Certainly, two related realities tend to grate on taxpayers who know their own employers would simply not permit the same in their own workplaces: the problems inherent in firing even the most flagrantly unqualified teachers and administrators coupled with a seemingly ingrained resistance to any form of accountability for academic outcomes. When story after story details the months and years of effort and enormous costs associated with firing even a single bad teacher or administrator, it is hard to convince taxpayers and the legislators whom they elect that alternatives to our present systems of public education should not be actively explored. By the same token, the idea that any employee anywhere in America can tell their boss that failure is not their fault strikes those who are used to the pressure to produce results in the private sector as absurd at best and thievery at worst.
Think about it from the perspective of the person managing a factory, an insurance agency, a hospital, an auto repair shop, or any of the millions of privately owned and managed businesses—both large and small—across the United States. If all your employees at contract time tout their years of experience, sterling qualifications, and strong commitment to their jobs but at their annual reviews all state that the failures were due entirely to societal forces beyond their control—but they still insist on a guaranteed salary increase—most private employers would simply fire the lot without a second thought. You’re paid to produce—end of story.
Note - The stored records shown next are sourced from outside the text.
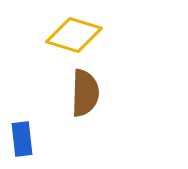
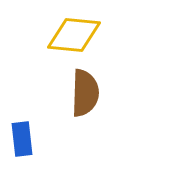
yellow diamond: rotated 12 degrees counterclockwise
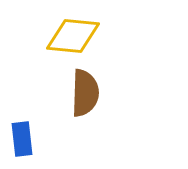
yellow diamond: moved 1 px left, 1 px down
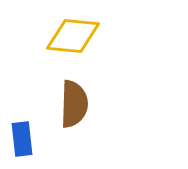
brown semicircle: moved 11 px left, 11 px down
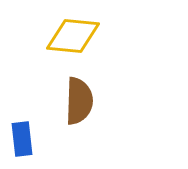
brown semicircle: moved 5 px right, 3 px up
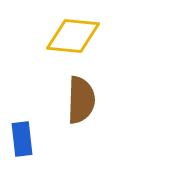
brown semicircle: moved 2 px right, 1 px up
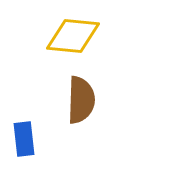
blue rectangle: moved 2 px right
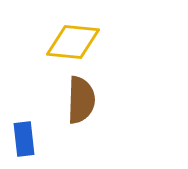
yellow diamond: moved 6 px down
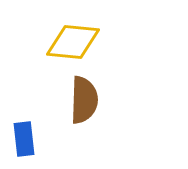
brown semicircle: moved 3 px right
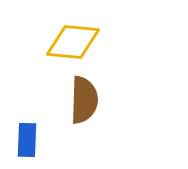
blue rectangle: moved 3 px right, 1 px down; rotated 8 degrees clockwise
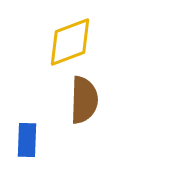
yellow diamond: moved 3 px left; rotated 26 degrees counterclockwise
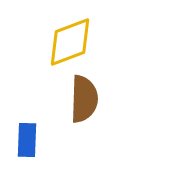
brown semicircle: moved 1 px up
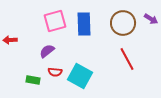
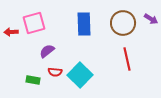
pink square: moved 21 px left, 2 px down
red arrow: moved 1 px right, 8 px up
red line: rotated 15 degrees clockwise
cyan square: moved 1 px up; rotated 15 degrees clockwise
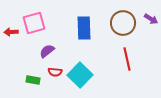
blue rectangle: moved 4 px down
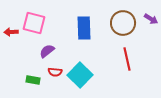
pink square: rotated 30 degrees clockwise
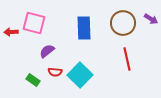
green rectangle: rotated 24 degrees clockwise
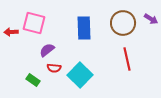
purple semicircle: moved 1 px up
red semicircle: moved 1 px left, 4 px up
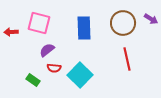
pink square: moved 5 px right
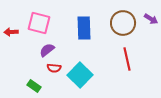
green rectangle: moved 1 px right, 6 px down
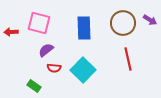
purple arrow: moved 1 px left, 1 px down
purple semicircle: moved 1 px left
red line: moved 1 px right
cyan square: moved 3 px right, 5 px up
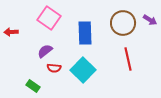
pink square: moved 10 px right, 5 px up; rotated 20 degrees clockwise
blue rectangle: moved 1 px right, 5 px down
purple semicircle: moved 1 px left, 1 px down
green rectangle: moved 1 px left
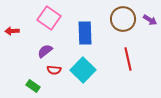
brown circle: moved 4 px up
red arrow: moved 1 px right, 1 px up
red semicircle: moved 2 px down
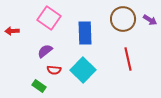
green rectangle: moved 6 px right
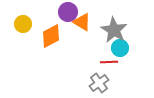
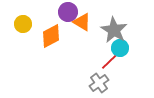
red line: rotated 42 degrees counterclockwise
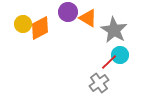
orange triangle: moved 6 px right, 4 px up
orange diamond: moved 11 px left, 8 px up
cyan circle: moved 7 px down
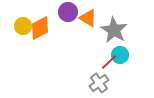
yellow circle: moved 2 px down
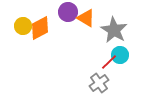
orange triangle: moved 2 px left
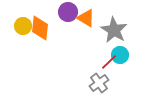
orange diamond: rotated 55 degrees counterclockwise
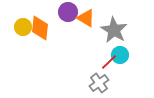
yellow circle: moved 1 px down
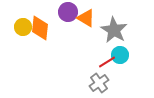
red line: moved 2 px left; rotated 12 degrees clockwise
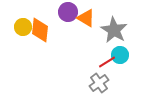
orange diamond: moved 2 px down
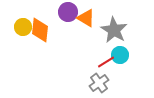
red line: moved 1 px left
Therefore, those outside the educational world who routinely focus on results and delivering value for the dollar cannot believe their ears when teachers and administrators insist on guaranteed bumps in salary but loudly proclaim that sinking student test scores and the explosive growth of remedial education at our nation’s colleges are simply not their fault nor responsibility.
It is foolish to insist that there are no bad teachers and administrators—there are weak performers in every job category in America, and education is not spared its fair share of slackers and incompetents. We can argue about the best way to assess teachers and administrators based on student academic outcomes—but assess them we must if we are to ensure that we are putting those who know how to instruct and motivate our children into our public school classrooms and those who know how to properly manage a school into the private offices. Until teachers and administrators agree to make accountability for student academic outcomes the centerpiece of the evaluation process, we can expect more calls for private sector involvement in education and far less support for—and patience with—our nation’s struggling public system of K-12 education.
Educators, after all, cannot be heroes if they insist that success is simply not their responsibility, but they can, if they are not careful, act as the unwitting agents of unwanted changes in their workplaces. Just as we ask our students to take daily responsibility for their actions, we must expect the same of those in front of the classrooms and in the administrative offices. Although we are nationally making halting progress toward placing student academic outcomes at the forefront of both teacher and administrator evaluations, all involved must internalize this key aspect of their jobs as we push for consistently higher achievement from students and more accountability from the adults who educate them. Those outside of the public education who know their ability to reliably produce quantifiable results is what keeps their own paychecks rolling in are likely going to settle for nothing less from those whose livelihoods are dependent on their hard earned tax dollars.